The above failure is due to "All vLLM <= v0.10.0 and transformers>=4.54.0 will encounter this issue, the vLLM fix this issue on vllm-project/vllm@3fc9644".
Upgrading vllm to v0.10.0 or removing vllm dependency, can pass CPU CI.
CI failure of https://github.com/sgl-project/sglang/actions/runs/16562758648/job/46836306570?pr=3475 is same as https://github.com/sgl-project/sglang/actions/runs/16322800115/job/46104852281, which should be fixed in https://github.com/sgl-project/sglang/pull/8461.

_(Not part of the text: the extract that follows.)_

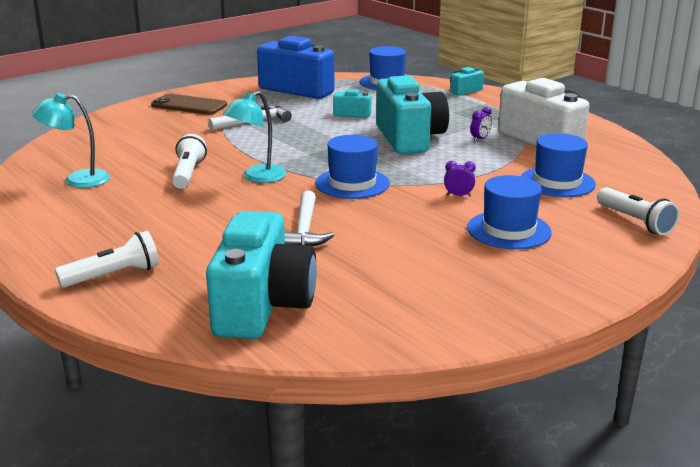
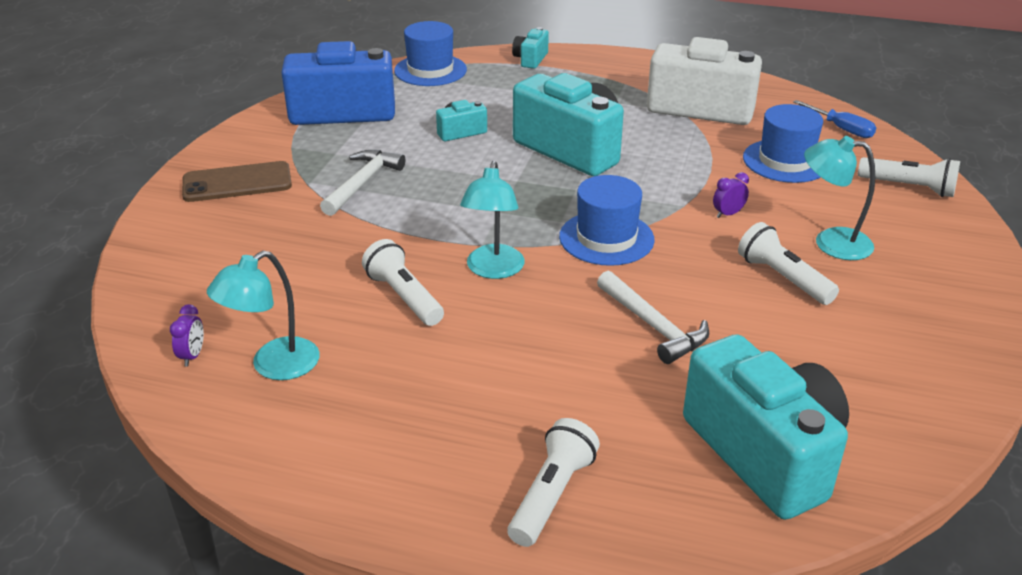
camera: 35 degrees left, 10 degrees up
blue hat [467,175,552,249] -> turquoise lamp [804,136,875,260]
purple clock [470,107,492,142] -> purple clock moved to [170,304,204,366]
none -> white flashlight [738,222,839,305]
none -> blue screwdriver [793,100,876,138]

@Alcanderian I check the CI failures, which are not raised by this PR. Could you please help merge this PR? Thanks!
@Alcanderian I check the CI failures, which are not raised by this PR. Could you please help merge this PR? Thanks!
This failed is definitely raise by this pr because the interface is changed https://github.com/sgl-project/sglang/actions/runs/16819663128/job/47644040981?pr=3475#step:5:736
@Alcanderian I check the CI failures, which are not raised by this PR. Could you please help merge this PR? Thanks!
This failed is definitely raise by this pr because the interface is changed https://github.com/sgl-project/sglang/actions/runs/16819663128/job/47644040981?pr=3475#step:5:736
@YangQun1 Could you please take a look at the CI failure?